Данияр собрал в кулаки ворот рубахи на Мариборе, которую он долго искал для этого ублюдка в брошенных избах, ненавидя себя за то, что оказывает ему даже такое пустяковое одолжение.

— Что она тебе наговорила… Вагнара… — осипшим голосом спросил Марибор после долгого молчания.

Данияр фыркнул, глядя в прояснившиеся глаза Марибора. Испугался, теперь пусть боится, осквернив себя на многие грядущие века. Дядьке он никогда не верил, чуял его поганое нутро. Вагнаре ничего и не пришлось рассказывать, Данияр сам прозрел и всё понял, ещё когда их скрутили. А ведь ему доносили верные люди, упреждали о тёмных делах Марибора, а он всё отмахивался, не верил, не желал верить. Всё же пусть и бастард, но доля крови прадедов в нём есть, да видно, выродилась вся, извелась.

— Ты, — Марибор сглотнул, откинул голову, ткнувшись затылком о землю, — ты ничего не знаешь обо мне. И Вагнара тоже не знала… — он устало прикрыл ресницы, отвернул голову.

— И не хочу знать, — отрезал князь с отвращением, склонился и прошептал с презрением: — У тебя будет право рассказать о себе народу.

Данияр много раз слышал о женщинах, владеющих колдовской силой, способных управлять целой ордой воинов, но не верил в эти присказки, а зря. Вагнара оказалась ведьмой. Но Данияр не сомневался, что ей Боги уготовили путь в самое пекло, княженке ещё воздастся по заслугам в этой жизни. Боги не простят такого предательства. Проклянут на кровь, и не в силах будет княженка родить ни одного сына из своего чрева. И об этом он успел ей сказать, ещё когда сидел в порубе.

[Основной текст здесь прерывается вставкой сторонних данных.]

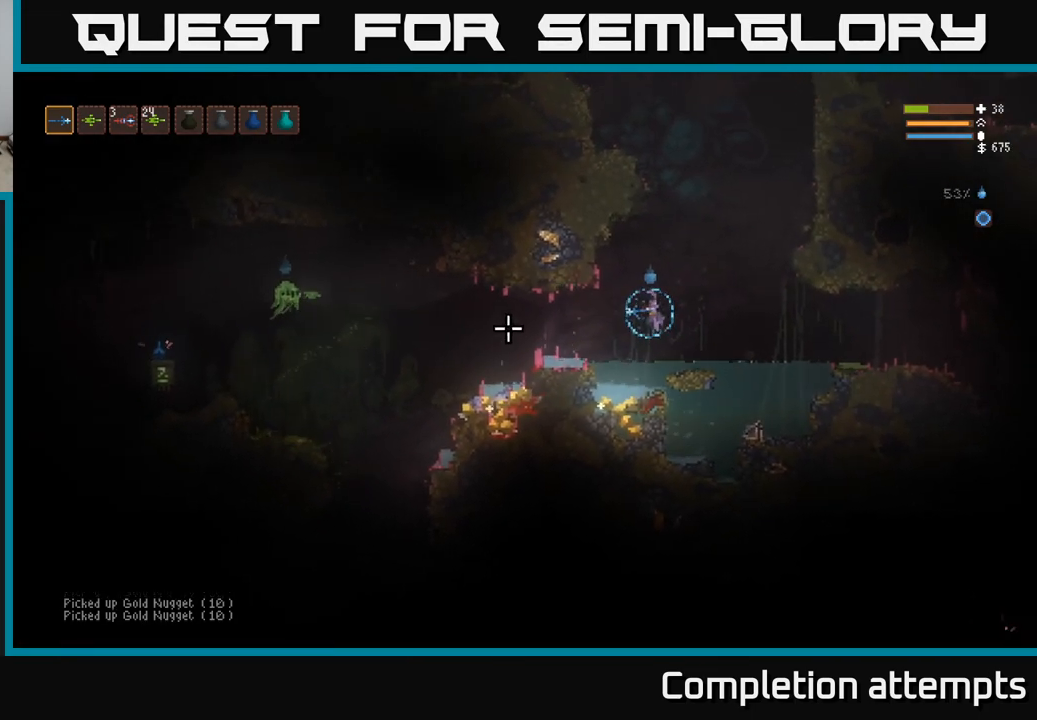
{"buttons": [], "left_stick": "down", "right_stick": "left", "events": [[300, "left_stick", "center"], [350, "left_stick", "down"]]}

— Я и не собираюсь никому рассказывать, ни тебе… ни народу, — ответил Марибор и затих.

Данияр воспрянул на ноги, подавив дурноту.

— Тогда тебя ждёт самая мучительная смерть. Вижу, не пришлось по душе, как с тебя живьём шкуру сдирают.

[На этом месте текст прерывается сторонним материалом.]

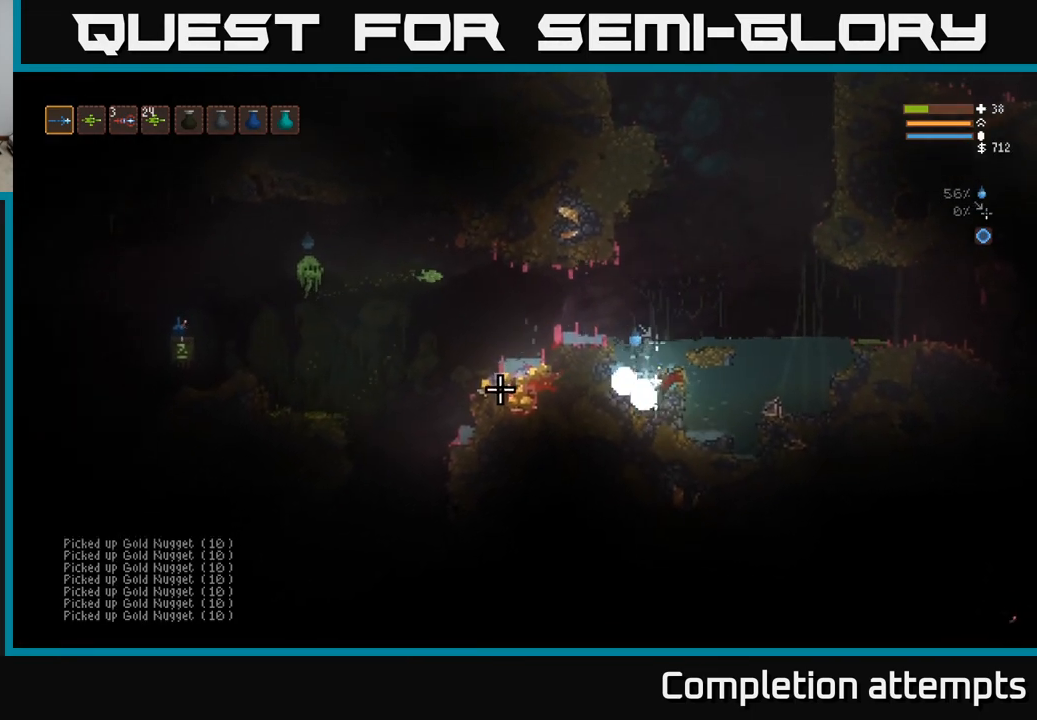
{"buttons": [], "left_stick": "center", "right_stick": "up", "events": [[33, "L2", "down"], [33, "left_stick", "right"], [83, "left_stick", "up"], [167, "right_stick", "up-left"], [217, "left_stick", "right"], [300, "right_stick", "up"], [417, "L2", "up"], [433, "left_stick", "center"]]}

Губы Марибора скривились в ухмылке, и Данияр понял, что брат отца снесёт всё. Князь сдержанно стиснул челюсти, плотно сжав губы.

Костёр почти прогорел, и Данияр оставил Марибора, пошёл к огню, чтобы подкинуть сучьев. Голова нестерпимо раскалывалась, а спину по-прежнему жгло. До Волдара оставалось две дюжины вёрст, если не останавливаться на привал, за день можно дойти, а там, может, их подберут кмети. Поди, узнали уже о пленении, искать должны…

В костёр полетели ещё сучья и мокрая листва. Желтовато-зелёный дым пошёл плотнее — может его заметят волдаровские дружинники?

Устроившись у огня, Данияр пытался не задремать, но стоило Марибору пошевелиться — напрягался. Поднимется ещё, выдернет топор и обухом по голове — завершит своё чёрное дело. Данияр сжимал в кулаке рукоять, но время от времени начинал проваливаться в чёрную пустоту — сон всё же стал одолевать его. А если уснёт, проспать может до самого утра, ведь слишком вымотался.

Встряхиваясь, сбрасывая дремоту, князь вновь подкладывал коряги в огонь. Рассвет надвигался слишком медленно, и время тянулось, как свежий густой мёд. К тому же неподвижный воздух давил, сильнее навевая дремоту — того и гляди нагрянет на огонёк лесной дед да заморит до смерти.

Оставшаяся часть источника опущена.